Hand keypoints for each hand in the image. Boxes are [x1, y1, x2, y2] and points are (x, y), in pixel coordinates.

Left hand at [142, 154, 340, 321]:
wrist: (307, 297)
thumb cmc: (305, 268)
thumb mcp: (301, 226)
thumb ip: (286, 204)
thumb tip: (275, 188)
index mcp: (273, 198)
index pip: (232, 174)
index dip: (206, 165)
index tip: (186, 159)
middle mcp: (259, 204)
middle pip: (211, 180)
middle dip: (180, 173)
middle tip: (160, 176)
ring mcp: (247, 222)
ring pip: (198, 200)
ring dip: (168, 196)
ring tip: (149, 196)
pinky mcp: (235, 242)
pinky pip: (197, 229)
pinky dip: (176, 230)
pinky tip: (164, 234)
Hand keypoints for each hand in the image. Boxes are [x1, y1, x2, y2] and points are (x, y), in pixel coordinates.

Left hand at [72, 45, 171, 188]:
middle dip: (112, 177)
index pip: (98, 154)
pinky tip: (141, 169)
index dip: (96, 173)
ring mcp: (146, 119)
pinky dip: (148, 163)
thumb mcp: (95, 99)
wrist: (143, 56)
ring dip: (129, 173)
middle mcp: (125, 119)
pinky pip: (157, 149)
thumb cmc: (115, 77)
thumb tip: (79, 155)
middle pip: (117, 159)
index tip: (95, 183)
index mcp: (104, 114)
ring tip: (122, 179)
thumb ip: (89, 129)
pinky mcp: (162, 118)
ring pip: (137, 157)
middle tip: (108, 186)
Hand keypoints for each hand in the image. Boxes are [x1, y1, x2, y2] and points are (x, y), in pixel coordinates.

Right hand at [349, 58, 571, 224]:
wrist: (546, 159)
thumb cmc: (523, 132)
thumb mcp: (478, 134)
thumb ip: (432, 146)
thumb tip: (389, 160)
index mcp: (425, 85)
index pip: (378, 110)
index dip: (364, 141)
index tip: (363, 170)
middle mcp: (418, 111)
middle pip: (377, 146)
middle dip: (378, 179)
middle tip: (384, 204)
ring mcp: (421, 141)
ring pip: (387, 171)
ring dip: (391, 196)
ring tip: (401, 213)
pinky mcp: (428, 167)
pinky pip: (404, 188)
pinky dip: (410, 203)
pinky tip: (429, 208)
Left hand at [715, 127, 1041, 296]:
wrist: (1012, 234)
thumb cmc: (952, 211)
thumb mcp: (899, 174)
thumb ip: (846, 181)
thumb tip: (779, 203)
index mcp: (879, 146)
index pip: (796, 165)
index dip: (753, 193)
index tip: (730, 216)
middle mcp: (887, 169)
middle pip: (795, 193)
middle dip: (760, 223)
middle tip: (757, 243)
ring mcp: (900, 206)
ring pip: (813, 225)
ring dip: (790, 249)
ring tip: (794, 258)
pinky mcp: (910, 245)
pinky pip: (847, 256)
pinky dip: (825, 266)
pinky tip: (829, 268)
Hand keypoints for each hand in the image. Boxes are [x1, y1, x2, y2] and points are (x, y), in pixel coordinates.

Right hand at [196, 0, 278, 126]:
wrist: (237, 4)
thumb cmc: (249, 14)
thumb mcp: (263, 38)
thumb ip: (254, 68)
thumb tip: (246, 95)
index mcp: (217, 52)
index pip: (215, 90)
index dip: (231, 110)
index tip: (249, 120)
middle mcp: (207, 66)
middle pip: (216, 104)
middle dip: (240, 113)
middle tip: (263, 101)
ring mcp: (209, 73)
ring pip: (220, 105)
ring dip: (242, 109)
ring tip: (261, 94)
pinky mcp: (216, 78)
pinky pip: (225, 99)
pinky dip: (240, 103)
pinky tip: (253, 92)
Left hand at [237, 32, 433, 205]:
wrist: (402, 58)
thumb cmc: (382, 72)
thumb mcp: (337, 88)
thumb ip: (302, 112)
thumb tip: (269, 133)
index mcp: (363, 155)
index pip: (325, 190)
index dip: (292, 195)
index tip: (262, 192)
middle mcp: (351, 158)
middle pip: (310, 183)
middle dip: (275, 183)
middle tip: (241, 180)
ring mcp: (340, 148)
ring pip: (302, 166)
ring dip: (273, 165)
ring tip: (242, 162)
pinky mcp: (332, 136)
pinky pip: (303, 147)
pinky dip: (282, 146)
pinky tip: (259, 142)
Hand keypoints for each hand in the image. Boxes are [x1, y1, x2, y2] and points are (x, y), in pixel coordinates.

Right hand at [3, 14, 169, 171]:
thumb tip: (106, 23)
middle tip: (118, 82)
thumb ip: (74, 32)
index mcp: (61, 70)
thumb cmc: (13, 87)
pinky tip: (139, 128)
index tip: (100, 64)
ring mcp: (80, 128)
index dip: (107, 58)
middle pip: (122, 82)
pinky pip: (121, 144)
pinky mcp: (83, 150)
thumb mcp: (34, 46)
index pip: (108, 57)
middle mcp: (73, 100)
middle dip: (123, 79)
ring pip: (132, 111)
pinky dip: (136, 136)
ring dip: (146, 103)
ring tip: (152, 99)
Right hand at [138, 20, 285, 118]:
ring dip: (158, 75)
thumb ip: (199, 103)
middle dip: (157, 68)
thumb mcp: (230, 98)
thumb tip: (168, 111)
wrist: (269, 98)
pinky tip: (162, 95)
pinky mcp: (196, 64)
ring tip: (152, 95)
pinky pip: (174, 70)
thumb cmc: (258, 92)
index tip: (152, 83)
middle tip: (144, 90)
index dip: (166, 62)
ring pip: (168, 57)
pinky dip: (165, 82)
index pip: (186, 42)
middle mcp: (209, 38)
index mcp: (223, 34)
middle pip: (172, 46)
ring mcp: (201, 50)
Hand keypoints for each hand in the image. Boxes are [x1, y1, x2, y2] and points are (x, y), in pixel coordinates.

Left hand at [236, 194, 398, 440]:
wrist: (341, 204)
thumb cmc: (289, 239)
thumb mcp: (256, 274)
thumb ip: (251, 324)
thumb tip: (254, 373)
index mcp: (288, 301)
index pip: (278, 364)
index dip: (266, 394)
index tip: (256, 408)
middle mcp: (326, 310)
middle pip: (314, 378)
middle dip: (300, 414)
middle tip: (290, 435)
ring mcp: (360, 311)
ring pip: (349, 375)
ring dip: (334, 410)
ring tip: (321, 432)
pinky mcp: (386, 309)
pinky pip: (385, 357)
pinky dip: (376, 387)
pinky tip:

- **TASK REQUIREMENTS**
The required output is the stretch of entries above from the line containing "wrist: (402, 58)" through the line containing "middle dip: (275, 183)", reproduced exactly.

- **REPLY TO THE TASK**
wrist: (402, 58)
thumb cmc: (382, 72)
thumb mcp: (337, 88)
thumb ip: (302, 112)
thumb tip: (269, 133)
index mcp: (363, 155)
index pip: (325, 190)
index dip: (292, 195)
index tip: (262, 192)
middle mcp: (351, 158)
middle pip: (310, 183)
middle dip: (275, 183)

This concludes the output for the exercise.